-- Begin SOURCE PASSAGE --
Our main topic is Functions, Velocities, and the Achievement of Scientific Macroeconomics. this subtopic is Rates (Velocities) as Basic Terms.
The economic process is always the current, purely dynamic process. And it is intrinsically a process of values.
This process is composed of instances of so many products and so much money every so often.” It is composed of functional flows. Flows are velocities. The process is dynamic.
The material structure of the basic rhythm is quite familiar. It consists in the series of production factors. Leather comes from the cattle farm to market. Dealers collect and redistribute the hides to tanners. The tanners pass them on to shoemakers, who transfer them, as shoes, through wholesalers and retailers to consumers. Each factor in this series is an economic rhythm, a set of routine performances, yielding so much every so often. But all the factors have to combine to give the ultimate product, so many pairs of shoes every so often. … Much more significant than this material structure of the basic rhythm is its dynamic structure. The latter consists in a number of different levels of production series: the series on the lowest level have a volume of flow that is proportionate to the volume of ultimate products; but the series on the next level have a volume that is proportionate to the acceleration of the lowest level; the series on the third level have a volume proportionate to the acceleration of the accelerator of the lowest and so forth.. CWL 21, 14
The economic process is constituted by interrelated functional activities performed at rates. There are rates of application of labor and management, and there are rates of compensating payments to human laborers and managers. The services of workers are flows; additions towards the completion of products are flows; completed products flow: and payment money flows. Flows are at rates of so much every so often. Thus, the basic terms of explanation of a process of interrelated functional flows must be the rates of the application of constituent interrelated productive functionings and the roles of correlated monetary functionings.
The heuristic employed as guide and method by the investigator of the dynamic process must be a scientific, dynamic heuristic leading him to a dynamic explanation, for the economic process is a dynamic process. The investigator must explain the process in terms that relate interrelated, interdependent, mutually defining, velocitous functional flows.
-- End SOURCE PASSAGE --
-- Begin DATA EXTRACT --
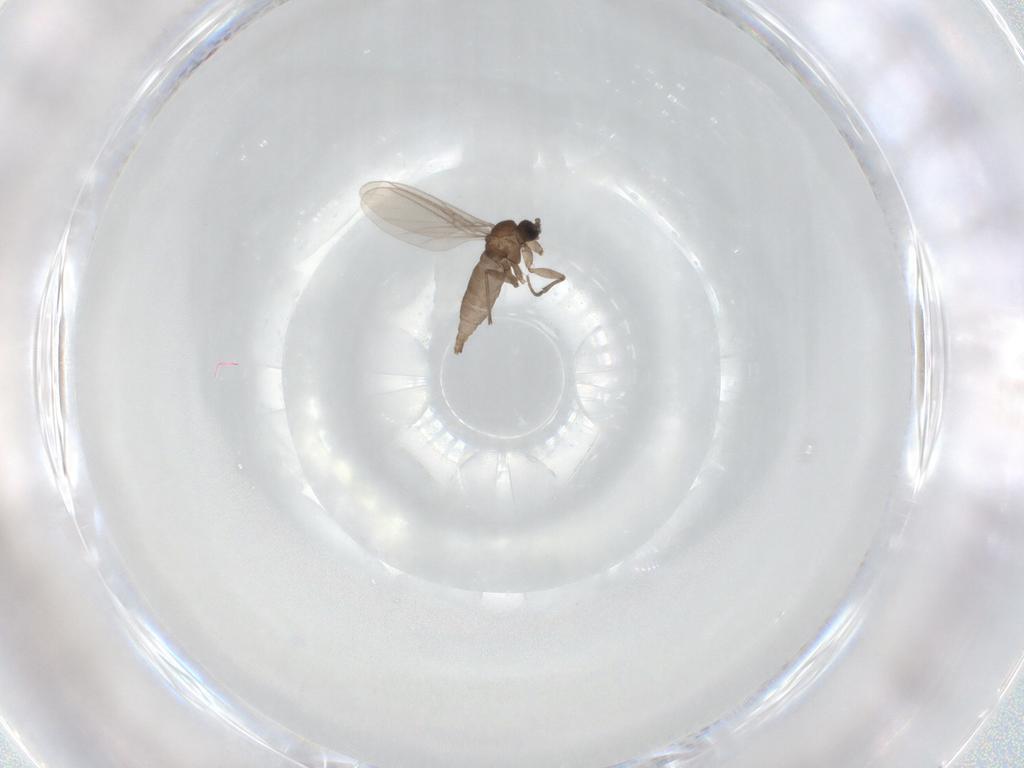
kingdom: Animalia
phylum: Arthropoda
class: Insecta
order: Diptera
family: Sciaridae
-- End DATA EXTRACT --
▶ _CHALLENGES_:
a - In the passage on economic velocities, what does the dynamic structure of the basic rhythm consist in?
b - Recast the paragraph of the economic velocities passage that begins "The economic process is constituted by interrelated functional activities" as a short bulleted list that keeps its main facts.
c - Carry the passage on economic velocities forward from its final sentence, writing a few more sentences in the same vein.

▶ _ANSWERS PER TASK_:
a - It consists in a number of different levels of production series.

b -
- The economic process consists of interrelated functional activities performed at rates.
- These include rates of applying labor and management and rates of paying the workers and managers.
- Workers' services, additions toward finished products, completed products, and payment money are all flows.
- Flows occur at rates of so much every so often.
- So the basic terms for explaining the process must be the rates of the interrelated productive functionings and the roles of the correlated monetary functionings.

c -
Lonergan was seeking the explanatory intelligibility underlying the ever-fluctuating rhythms of economic functioning. To that end he worked out a set of terms and relations that ‘implicitly defined’ that intelligible pattern. When all was said and done the relations, and the terms they implicitly defined, were markedly different from either the terms of ordinary business parlance or the terms of neoclassical and Keynesian economic theory. CWL 15, 179
In the exchange economy, products are produced to be sold. And money exists to buy products, i.e. the goods and services supplied by the productive process, Lonergan’s treatment considers first, the structure and timing of the primal productive process, second, the structure and timing of the payments correlated with that process, and third, the magnitude and timing of the adjustment of the money supply required by the process.
In the rectilinear production of a product from the potentialities of nature throught to a completed product, the completed product, qi, is composed of the factors of production, ki. These factors are applied at rates by compensated workers in units of enterprise, ji.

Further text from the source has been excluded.